C’est le 25 mai 1836 que les chemins vicinaux deviennent, après indemnisation des propriétaires, propriété des communes. Ces chemins ont pour but d’écouler une circulation locale et permettre l’accès des riverains à leurs propriétés. Le nombre important de chemins et sentes montre bien la structure sociale de l’époque : une population totalement vouée aux activités rurales.
L’expression « chemin rural » apparaît pour la première fois dans la loi du 20 août 1881. Les communes en établissent un inventaire détaillé que l’on retrouve aujourd’hui sur les cadastres quand il n’y a pas eu de remembrement. Ces chemins sont propriété de la commune, ouverts à la circulation publique…
Après la seconde guerre, alors que l’ensemble de la population montre un désintérêt total pour les chemins, un projet reposant sur la notion de « chemins agricoles » est élaboré par le ministère de l’intérieur mais n’aboutit pas. Le législateur préfère laisser aux chemins leur vocation d’intérêt général.
La définition actuelle de la voirie rurale date de 1959. Deux types de voiries sont définies :
• Les voies communales : Destinées à écouler une circulation d’intérêt général mais également de relier les chefs-lieux de commune aux villages et hameaux situés sur le territoire de la commune, ces voies relèvent du domaine public communal. Les communes en ont obligation d’entretien (voies en majorité goudronnées)
• Les chemins ruraux et sentes rurales : Destinées à écouler une circulation d’intérêt local, ces voies rurales relèvent du domaine privé communal. Les communes n’en ont pas obligation d’entretien mais un devoir de conservation (plus de renseignements dans la partie Aide juridique).
À partir des années soixante, dans le sillage du progrès technique, des modifications profondes se sont insidieusement installées dans la société rurale.
Utilités :
Patrimoine : Le patrimoine foncier et historique des communes qu’il est nécessaire de conserver, est constitué en grande partie des chemins ruraux.

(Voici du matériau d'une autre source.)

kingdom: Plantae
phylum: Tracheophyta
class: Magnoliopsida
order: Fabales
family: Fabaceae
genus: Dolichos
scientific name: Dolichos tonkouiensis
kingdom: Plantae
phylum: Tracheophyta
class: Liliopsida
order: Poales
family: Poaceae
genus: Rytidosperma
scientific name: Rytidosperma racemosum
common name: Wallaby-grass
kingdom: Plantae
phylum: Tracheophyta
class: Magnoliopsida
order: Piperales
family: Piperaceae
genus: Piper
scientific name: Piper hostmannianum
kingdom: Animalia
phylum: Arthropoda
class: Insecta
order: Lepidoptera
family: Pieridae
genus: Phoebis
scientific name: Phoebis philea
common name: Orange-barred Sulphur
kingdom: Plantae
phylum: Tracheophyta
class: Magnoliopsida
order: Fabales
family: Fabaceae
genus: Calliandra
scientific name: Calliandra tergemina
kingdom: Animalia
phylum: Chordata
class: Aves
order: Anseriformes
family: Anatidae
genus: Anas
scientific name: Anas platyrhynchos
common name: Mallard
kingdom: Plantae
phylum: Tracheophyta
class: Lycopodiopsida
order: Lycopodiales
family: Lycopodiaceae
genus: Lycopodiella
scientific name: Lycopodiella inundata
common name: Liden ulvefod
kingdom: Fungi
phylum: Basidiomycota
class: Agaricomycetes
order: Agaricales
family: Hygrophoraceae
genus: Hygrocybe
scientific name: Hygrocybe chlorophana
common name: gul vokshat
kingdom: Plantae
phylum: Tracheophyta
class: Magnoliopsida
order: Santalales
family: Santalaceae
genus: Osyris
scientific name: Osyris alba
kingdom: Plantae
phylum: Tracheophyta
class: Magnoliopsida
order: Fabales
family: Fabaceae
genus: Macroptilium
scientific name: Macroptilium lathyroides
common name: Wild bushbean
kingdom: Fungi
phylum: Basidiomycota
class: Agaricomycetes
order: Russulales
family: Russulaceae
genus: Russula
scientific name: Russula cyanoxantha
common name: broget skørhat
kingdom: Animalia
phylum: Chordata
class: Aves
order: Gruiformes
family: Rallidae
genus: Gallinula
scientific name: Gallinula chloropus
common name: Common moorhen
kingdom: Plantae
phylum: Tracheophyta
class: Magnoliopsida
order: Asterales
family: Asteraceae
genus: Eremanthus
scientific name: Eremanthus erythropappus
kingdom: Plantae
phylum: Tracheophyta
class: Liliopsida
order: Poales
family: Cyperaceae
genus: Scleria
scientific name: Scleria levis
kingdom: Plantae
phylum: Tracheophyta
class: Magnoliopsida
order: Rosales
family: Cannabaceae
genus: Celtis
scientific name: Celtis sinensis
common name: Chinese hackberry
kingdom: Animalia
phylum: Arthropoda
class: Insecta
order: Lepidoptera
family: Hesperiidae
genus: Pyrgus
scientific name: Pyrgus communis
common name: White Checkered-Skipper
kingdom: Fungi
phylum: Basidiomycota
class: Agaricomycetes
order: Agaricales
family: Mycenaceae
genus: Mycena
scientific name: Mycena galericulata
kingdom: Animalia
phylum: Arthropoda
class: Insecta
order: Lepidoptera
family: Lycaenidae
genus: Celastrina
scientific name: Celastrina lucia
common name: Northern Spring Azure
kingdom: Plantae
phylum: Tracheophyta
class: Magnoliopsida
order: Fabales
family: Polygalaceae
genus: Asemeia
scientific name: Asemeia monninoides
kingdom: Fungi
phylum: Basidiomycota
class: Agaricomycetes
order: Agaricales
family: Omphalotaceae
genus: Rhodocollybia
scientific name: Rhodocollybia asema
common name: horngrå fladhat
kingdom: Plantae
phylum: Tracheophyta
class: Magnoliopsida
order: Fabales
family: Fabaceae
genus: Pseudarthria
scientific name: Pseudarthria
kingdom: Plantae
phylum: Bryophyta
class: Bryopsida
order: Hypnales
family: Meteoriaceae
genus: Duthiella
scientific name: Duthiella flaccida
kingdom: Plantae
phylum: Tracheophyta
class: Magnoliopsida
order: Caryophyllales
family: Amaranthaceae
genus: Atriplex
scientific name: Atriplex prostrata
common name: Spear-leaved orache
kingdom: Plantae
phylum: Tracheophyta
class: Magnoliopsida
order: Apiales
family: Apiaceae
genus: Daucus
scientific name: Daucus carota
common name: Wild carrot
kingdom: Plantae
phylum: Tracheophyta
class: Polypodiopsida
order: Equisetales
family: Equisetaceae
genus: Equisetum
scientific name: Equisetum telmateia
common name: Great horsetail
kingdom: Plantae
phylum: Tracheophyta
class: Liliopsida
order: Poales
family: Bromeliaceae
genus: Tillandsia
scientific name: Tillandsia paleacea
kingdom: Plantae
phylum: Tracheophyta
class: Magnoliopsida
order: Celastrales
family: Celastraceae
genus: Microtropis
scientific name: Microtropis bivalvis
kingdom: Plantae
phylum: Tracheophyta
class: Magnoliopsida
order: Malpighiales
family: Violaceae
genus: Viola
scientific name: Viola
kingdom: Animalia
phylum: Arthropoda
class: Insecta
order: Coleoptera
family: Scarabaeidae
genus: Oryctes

Biodiversité : Ce sont de véritables corridors écologiques qui relient les espaces naturels entre eux et évitent ainsi l’isolement d’espèces animales et végétales. Ils constituent des zones-refuges face à la pression de l’agriculture et de l’urbanisme. Ils procurent à la fois nourriture et abri, et sont indispensables pour la nidification et le ressuyage des animaux après la pluie.
Environnement : Les chemins et leurs annexes (talus, berges) ont une utilité essentielle face à l’érosion du sol et à la retenue des eaux de ruissellement.
Usage : Ils permettent à tous le déplacement d’un lieu à un autre et la pratique d’activités de pleine nature.